▶ [Document excerpt]
The biodegradability tests revealed that the incorporation of biodegradable filler, whether collagen hydrolysate or lignocellulosic sawdust, led to an improvement in the biodegradation intensity. The index of biodegradation increased at least 10 times in the case of samples containing flours, collagen hydrolysate, or both of them, in comparison to I_B for the NRL sample (Figure 7).

After biodegradation tests in soil, the surface of NRL changed. While initially smooth (see Figure 2a), after the biodegradation tests, little cracks and filamentous bacteria were spotted (Figure 8a). On the surface of the collagen hydrolysate-containing sample (Figure 2b), much inorganic fouling was observed. No clear individual cells of biofilm could be observed due to extracellular polymeric substances secreted by microorganisms, which made it difficult to distinguish the microbes being deposited, clumped, and glued on the surface. However, the presence of cracks and surface roughness together with a thickness increase indicated biofilm formation. Numerous cracks and holes in the place of lignocellulosic filler occurred in the case of the spruce sawdust-containing sample (Figure 8b). The shape of bacteria was difficult to establish due to their surroundings and secretion of metabolic products. In the vicinity of the filler part on the tested surface, numerous microorganisms could be spotted, indicating the biodegradation mechanism starting with the lignocellulosic filler. The situation was the same with both filler-containing samples. Only holes remained in places with lignocellulosic filler. The biofilm formation was accomplished by sample thickening. The shapes of microorganisms were difficult to define. However, rod-like bacteria together with cylindrical-shaped ones could be seen on the surface of the sample.

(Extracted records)
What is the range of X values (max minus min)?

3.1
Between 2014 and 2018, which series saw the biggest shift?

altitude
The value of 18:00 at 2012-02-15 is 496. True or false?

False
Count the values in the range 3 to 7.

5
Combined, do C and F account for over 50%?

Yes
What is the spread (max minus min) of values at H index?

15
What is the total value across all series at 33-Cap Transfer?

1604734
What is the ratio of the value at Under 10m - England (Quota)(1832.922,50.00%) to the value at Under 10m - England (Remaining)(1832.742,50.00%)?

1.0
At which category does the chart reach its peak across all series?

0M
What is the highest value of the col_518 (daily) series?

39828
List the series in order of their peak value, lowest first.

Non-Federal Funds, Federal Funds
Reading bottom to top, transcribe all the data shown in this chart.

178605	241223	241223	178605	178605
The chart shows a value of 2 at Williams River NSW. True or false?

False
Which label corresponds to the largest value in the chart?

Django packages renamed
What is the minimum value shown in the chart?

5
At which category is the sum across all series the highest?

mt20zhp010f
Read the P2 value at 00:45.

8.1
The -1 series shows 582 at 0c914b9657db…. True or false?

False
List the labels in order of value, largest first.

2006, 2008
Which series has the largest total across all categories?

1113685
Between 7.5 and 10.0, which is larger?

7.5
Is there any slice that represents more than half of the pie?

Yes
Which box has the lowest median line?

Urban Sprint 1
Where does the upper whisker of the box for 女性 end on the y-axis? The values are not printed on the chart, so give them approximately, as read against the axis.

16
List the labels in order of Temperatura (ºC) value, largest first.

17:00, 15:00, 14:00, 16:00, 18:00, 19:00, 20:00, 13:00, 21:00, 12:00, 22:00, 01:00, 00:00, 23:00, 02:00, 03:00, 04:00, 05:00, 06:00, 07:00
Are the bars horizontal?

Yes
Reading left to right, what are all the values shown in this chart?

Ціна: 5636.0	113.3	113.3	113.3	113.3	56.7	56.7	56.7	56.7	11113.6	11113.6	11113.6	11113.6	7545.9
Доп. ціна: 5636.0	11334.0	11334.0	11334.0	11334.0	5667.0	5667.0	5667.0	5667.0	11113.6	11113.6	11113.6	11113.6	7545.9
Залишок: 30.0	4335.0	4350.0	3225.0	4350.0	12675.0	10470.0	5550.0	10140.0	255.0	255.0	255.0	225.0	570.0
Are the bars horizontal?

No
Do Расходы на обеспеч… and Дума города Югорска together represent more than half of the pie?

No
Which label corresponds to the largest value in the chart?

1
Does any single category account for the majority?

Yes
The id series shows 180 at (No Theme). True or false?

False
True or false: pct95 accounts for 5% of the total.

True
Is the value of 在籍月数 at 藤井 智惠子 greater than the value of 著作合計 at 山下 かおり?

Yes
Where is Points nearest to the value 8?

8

▶ [Study questions]
1/ In the passage on soil biodegradation of the NRL samples, by how much did the index of biodegradation increase for samples containing flours, collagen hydrolysate, or both, compared with the NRL sample?
2/ Carry on the passage on soil biodegradation of the NRL samples, starting after its last sentence.

▶ [Answers to the problems]
1/ It increased at least 10 times.

2/
The mechanism of enhanced biodegradability for natural rubber latex composites reinforced with natural fillers such as lignocellulosic and polypeptide derivatives operates by increasing the surface area for contact of the entire composite with microorganisms and other environmental factors (Figure 9). This mechanism facilitates the access of water and oxygen to the structure’s interior, which can subsequently lead to physical disintegration of the composite, ultimately promoting the decomposition of the NRL matrix. Therefore, the additives used act as degradation initiators at first, and decompose themselves, and the resulting voids accelerate the degradation of the NRL matrix.

4. Conclusions

The introduction of natural fillers, such as collagen hydrolysate and lignocellulosic sawdust, is a promising method for improving the biodegradability of rubber while maintaining acceptable functional properties. Despite our expectations, the addition of 4 phr did not deteriorate the mechanical strength at break; in fact, it even improved. Although the hydrophobicity of the filler and rubber matrix are extremely different, the dispersion of the flours and collagen hydrolysate is adequate. A small amount of filler is sufficient to increase the biodegradability of the tested material. Moreover, the results suggest that the appropriate selection of the type and amount of natural additives can enable the optimization of the balance between mechanical strength and biodegradability. It is also possible that the interactions between the composite components can be modified by using additional cross-linking agents or compatibilizers, which could further improve the structural integrity of the material and influence the rate of biodegradation.

In addition, the introduction of organic fillers can contribute to reducing the negative impact of the rubber industry on the environment, offering more ecological alternatives to traditional, synthetic additives. The results obtained suggest that even small additions of organic fillers to natural rubber latex or other rubber materials, especially those containing reinforcing fillers such as carbon black or silica, can lead to a material with improved properties and increased biodegradability. Further studies should focus on the long-term mechanical stability of such composites and their behavior under real operating conditions.